__ACTIVITY__: Once you have read the records, output them exactly.

[Document understanding data]
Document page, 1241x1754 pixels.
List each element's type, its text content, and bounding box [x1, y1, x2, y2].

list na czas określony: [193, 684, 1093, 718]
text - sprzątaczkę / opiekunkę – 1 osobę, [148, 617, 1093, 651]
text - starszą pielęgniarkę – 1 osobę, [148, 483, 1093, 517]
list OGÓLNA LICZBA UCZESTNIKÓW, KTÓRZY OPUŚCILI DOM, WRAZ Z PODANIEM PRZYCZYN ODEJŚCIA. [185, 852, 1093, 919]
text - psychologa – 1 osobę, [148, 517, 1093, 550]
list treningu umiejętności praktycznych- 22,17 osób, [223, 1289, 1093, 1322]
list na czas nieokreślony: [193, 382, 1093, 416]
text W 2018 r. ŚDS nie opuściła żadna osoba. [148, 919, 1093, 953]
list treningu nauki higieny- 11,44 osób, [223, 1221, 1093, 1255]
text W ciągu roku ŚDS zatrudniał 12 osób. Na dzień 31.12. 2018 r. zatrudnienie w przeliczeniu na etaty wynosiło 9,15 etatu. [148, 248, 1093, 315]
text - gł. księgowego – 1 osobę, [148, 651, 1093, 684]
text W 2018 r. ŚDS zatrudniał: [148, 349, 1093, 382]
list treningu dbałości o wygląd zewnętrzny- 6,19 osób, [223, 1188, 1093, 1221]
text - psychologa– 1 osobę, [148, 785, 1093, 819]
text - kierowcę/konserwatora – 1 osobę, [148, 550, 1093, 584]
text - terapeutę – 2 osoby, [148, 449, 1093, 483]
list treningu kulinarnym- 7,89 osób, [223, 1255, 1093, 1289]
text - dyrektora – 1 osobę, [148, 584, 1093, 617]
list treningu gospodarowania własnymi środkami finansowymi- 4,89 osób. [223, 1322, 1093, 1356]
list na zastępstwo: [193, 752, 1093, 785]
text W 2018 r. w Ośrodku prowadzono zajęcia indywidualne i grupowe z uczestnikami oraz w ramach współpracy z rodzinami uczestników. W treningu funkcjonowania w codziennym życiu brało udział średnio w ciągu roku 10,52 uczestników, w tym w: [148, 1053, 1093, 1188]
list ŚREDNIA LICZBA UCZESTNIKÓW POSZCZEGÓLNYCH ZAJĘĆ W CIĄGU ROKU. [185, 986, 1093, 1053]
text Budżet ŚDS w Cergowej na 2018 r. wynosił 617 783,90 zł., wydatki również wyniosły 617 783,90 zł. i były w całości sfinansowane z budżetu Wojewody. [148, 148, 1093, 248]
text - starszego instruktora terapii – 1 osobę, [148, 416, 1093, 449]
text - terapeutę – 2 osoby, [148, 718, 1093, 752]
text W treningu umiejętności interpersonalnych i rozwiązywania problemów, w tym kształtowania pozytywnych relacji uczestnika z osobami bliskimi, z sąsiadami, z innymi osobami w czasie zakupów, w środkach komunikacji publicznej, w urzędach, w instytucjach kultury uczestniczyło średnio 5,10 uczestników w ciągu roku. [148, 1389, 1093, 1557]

__EXERCISE RESULT__:
Document page, 1241x1754 pixels.
List each element's type, its text content, and bounding box [x1, y1, x2, y2].

list na czas określony: [193, 684, 1093, 718]
text - sprzątaczkę / opiekunkę – 1 osobę, [148, 617, 1093, 651]
text - starszą pielęgniarkę – 1 osobę, [148, 483, 1093, 517]
list OGÓLNA LICZBA UCZESTNIKÓW, KTÓRZY OPUŚCILI DOM, WRAZ Z PODANIEM PRZYCZYN ODEJŚCIA. [185, 852, 1093, 919]
text - psychologa – 1 osobę, [148, 517, 1093, 550]
list treningu umiejętności praktycznych- 22,17 osób, [223, 1289, 1093, 1322]
list na czas nieokreślony: [193, 382, 1093, 416]
text W 2018 r. ŚDS nie opuściła żadna osoba. [148, 919, 1093, 953]
list treningu nauki higieny- 11,44 osób, [223, 1221, 1093, 1255]
text W ciągu roku ŚDS zatrudniał 12 osób. Na dzień 31.12. 2018 r. zatrudnienie w przeliczeniu na etaty wynosiło 9,15 etatu. [148, 248, 1093, 315]
text - gł. księgowego – 1 osobę, [148, 651, 1093, 684]
text W 2018 r. ŚDS zatrudniał: [148, 349, 1093, 382]
list treningu dbałości o wygląd zewnętrzny- 6,19 osób, [223, 1188, 1093, 1221]
text - psychologa– 1 osobę, [148, 785, 1093, 819]
text - kierowcę/konserwatora – 1 osobę, [148, 550, 1093, 584]
text - terapeutę – 2 osoby, [148, 449, 1093, 483]
list treningu kulinarnym- 7,89 osób, [223, 1255, 1093, 1289]
text - dyrektora – 1 osobę, [148, 584, 1093, 617]
list treningu gospodarowania własnymi środkami finansowymi- 4,89 osób. [223, 1322, 1093, 1356]
list na zastępstwo: [193, 752, 1093, 785]
text W 2018 r. w Ośrodku prowadzono zajęcia indywidualne i grupowe z uczestnikami oraz w ramach współpracy z rodzinami uczestników. W treningu funkcjonowania w codziennym życiu brało udział średnio w ciągu roku 10,52 uczestników, w tym w: [148, 1053, 1093, 1188]
list ŚREDNIA LICZBA UCZESTNIKÓW POSZCZEGÓLNYCH ZAJĘĆ W CIĄGU ROKU. [185, 986, 1093, 1053]
text Budżet ŚDS w Cergowej na 2018 r. wynosił 617 783,90 zł., wydatki również wyniosły 617 783,90 zł. i były w całości sfinansowane z budżetu Wojewody. [148, 148, 1093, 248]
text - starszego instruktora terapii – 1 osobę, [148, 416, 1093, 449]
text - terapeutę – 2 osoby, [148, 718, 1093, 752]
text W treningu umiejętności interpersonalnych i rozwiązywania problemów, w tym kształtowania pozytywnych relacji uczestnika z osobami bliskimi, z sąsiadami, z innymi osobami w czasie zakupów, w środkach komunikacji publicznej, w urzędach, w instytucjach kultury uczestniczyło średnio 5,10 uczestników w ciągu roku. [148, 1389, 1093, 1557]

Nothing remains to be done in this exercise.